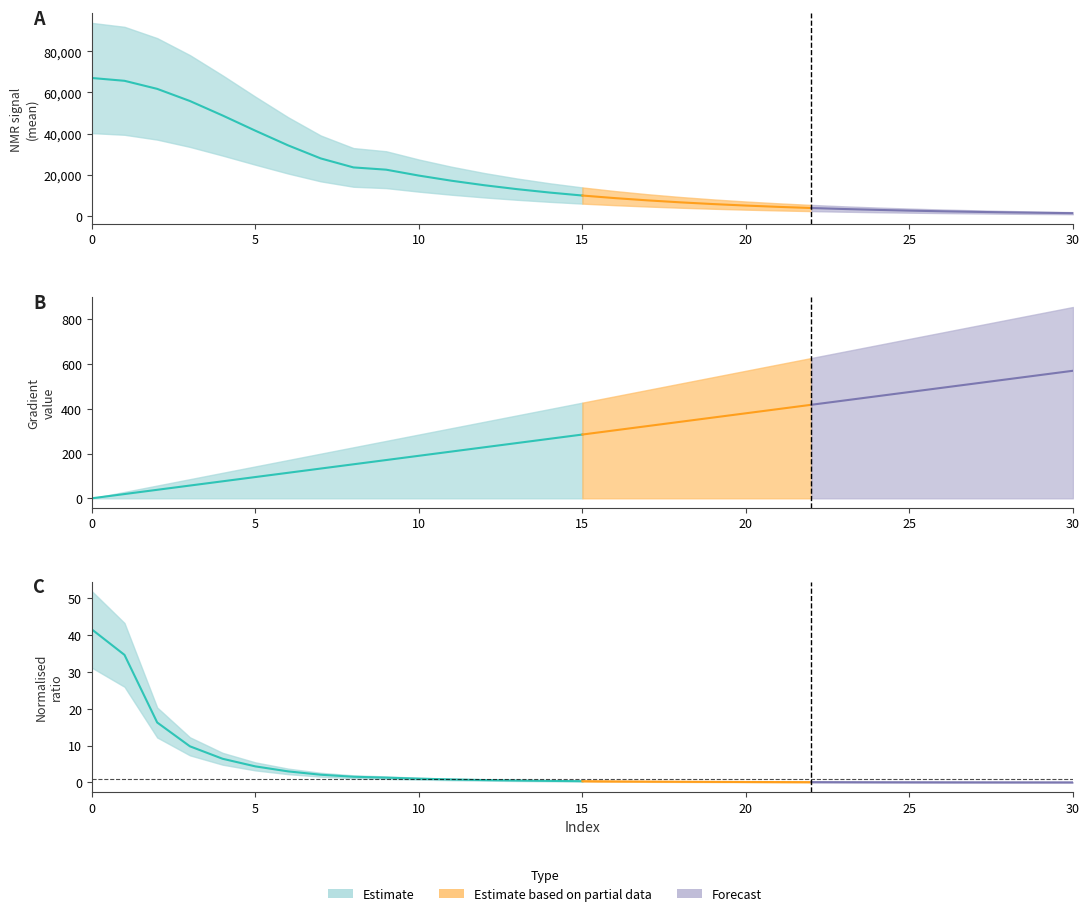

Which series has the largest total across all categories?

NMR_signal(mean)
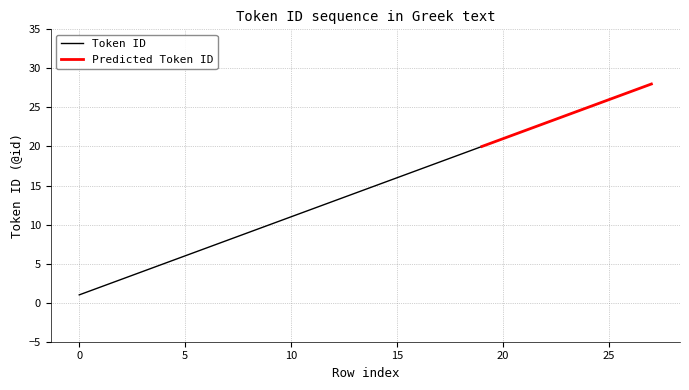

Between 13 and 21, which is larger?

21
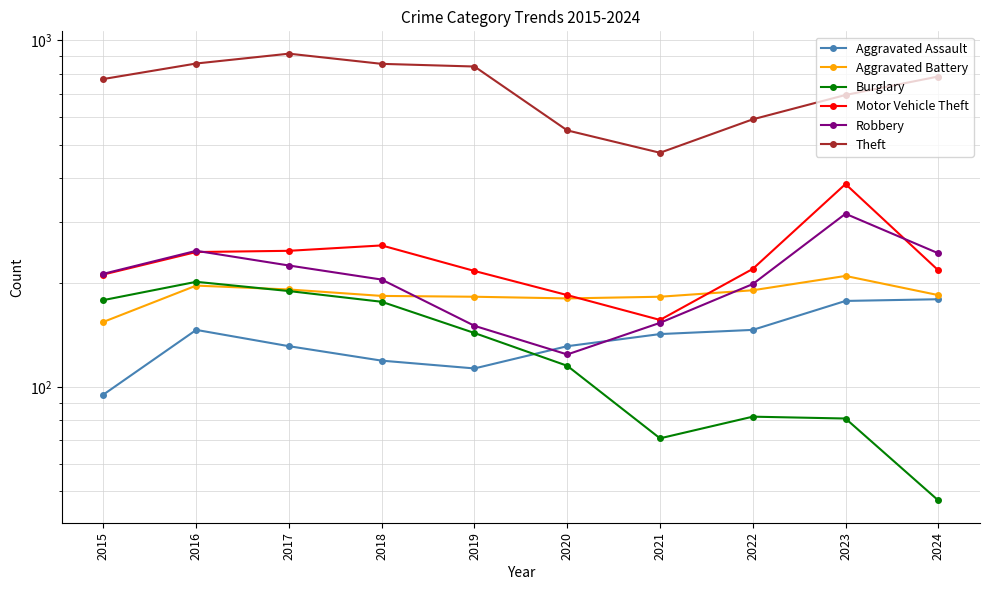

The value of Motor Vehicle Theft at 2017 is 324. True or false?

False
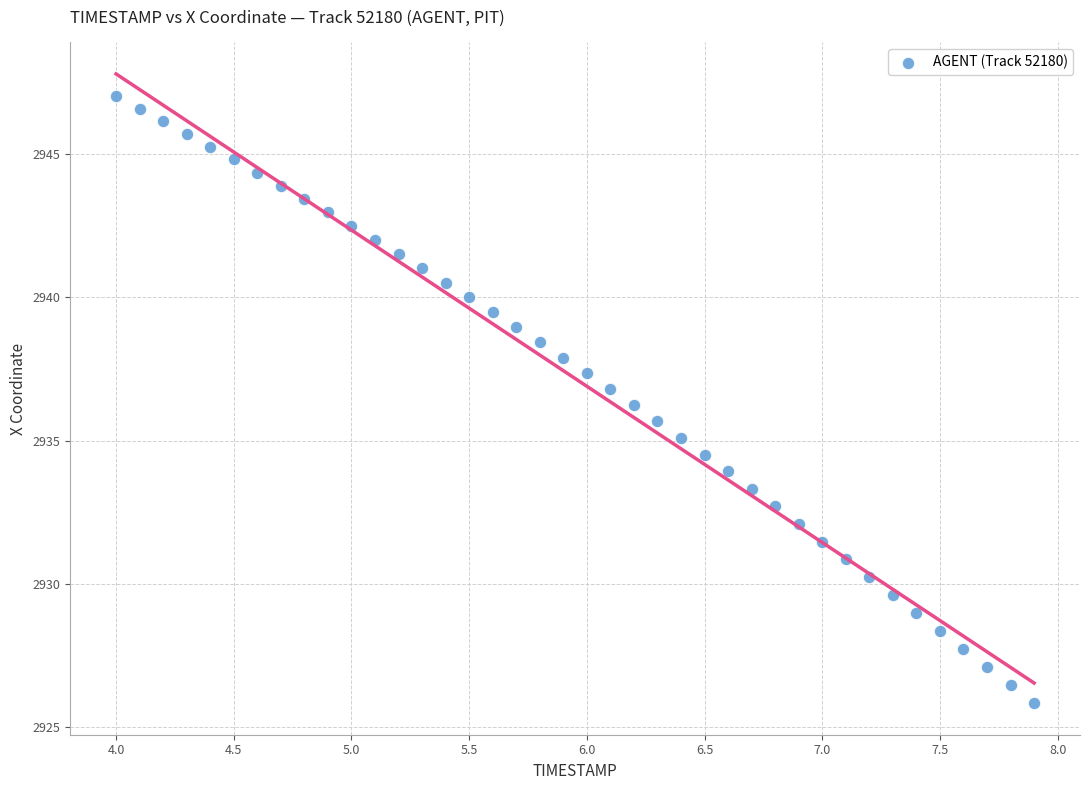

What is the range of X values (max minus min)?

3.9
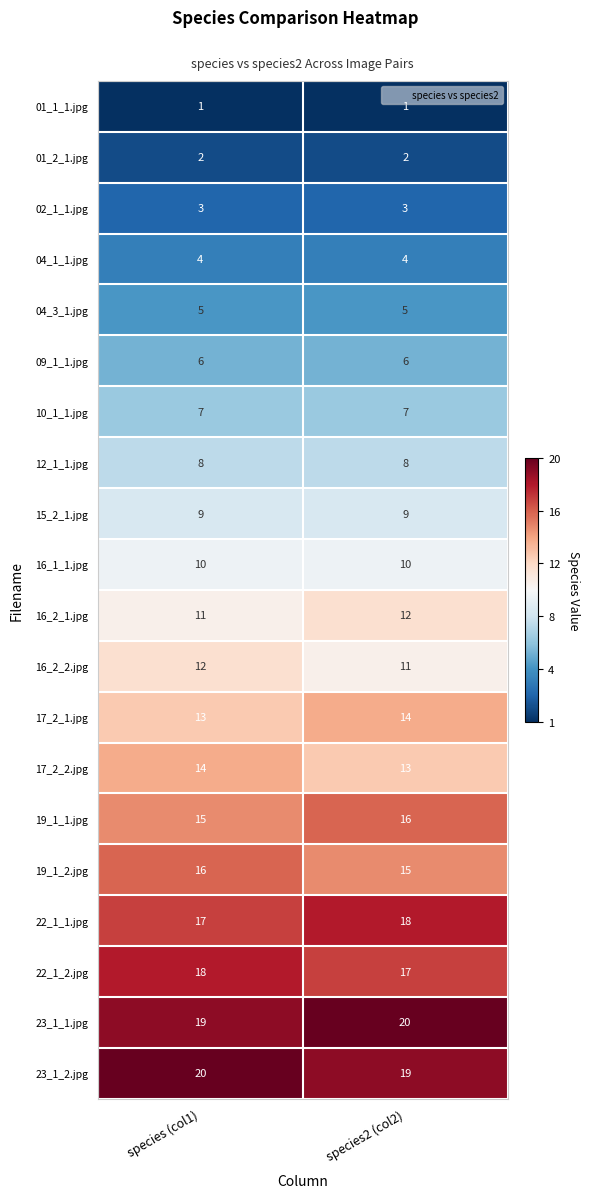

What is the approximate value of 23_1_1.jpg at species2 (col2)?

20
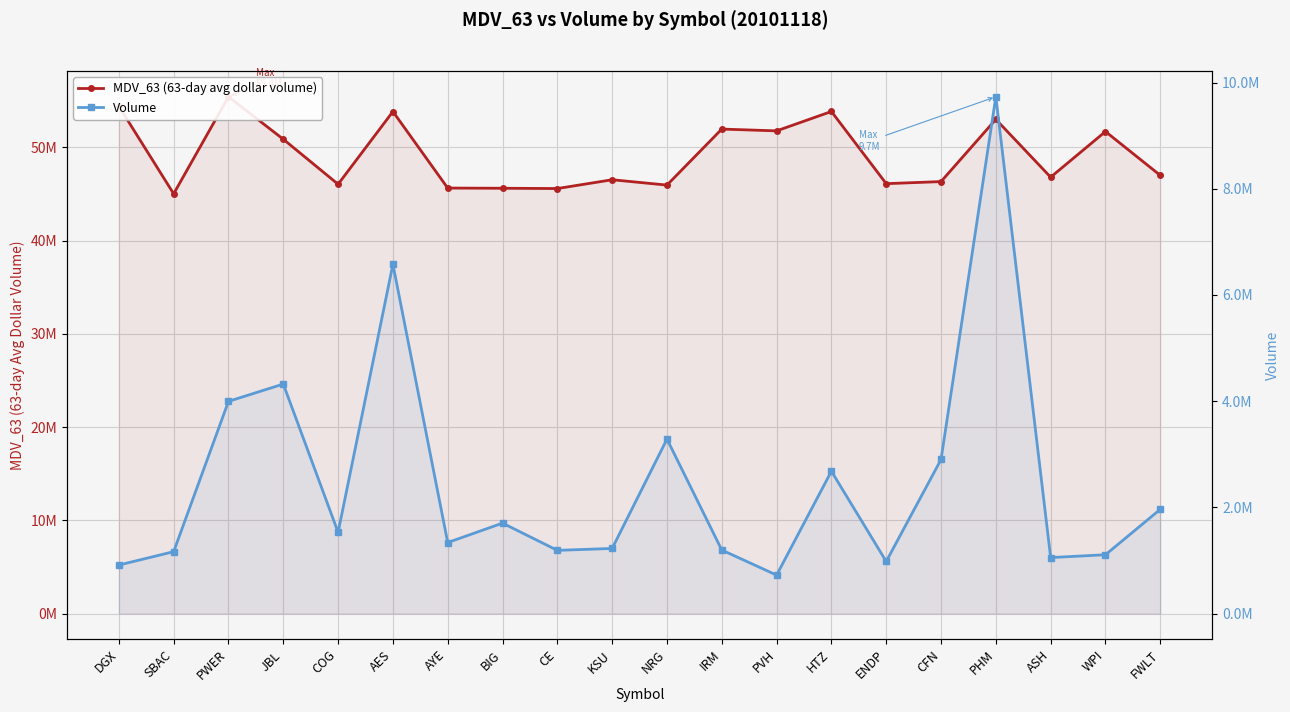

What is the label of the 8th point from the right?

PVH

■ TASK INSTRUCTIONS
Convert the lines from the one containing "What is the label" through the final line into a JSON list of strings, one string per line, with blank lines omitted.

■ RESPONSE
[
  "What is the label of the 8th point from the right?",
  "PVH"
]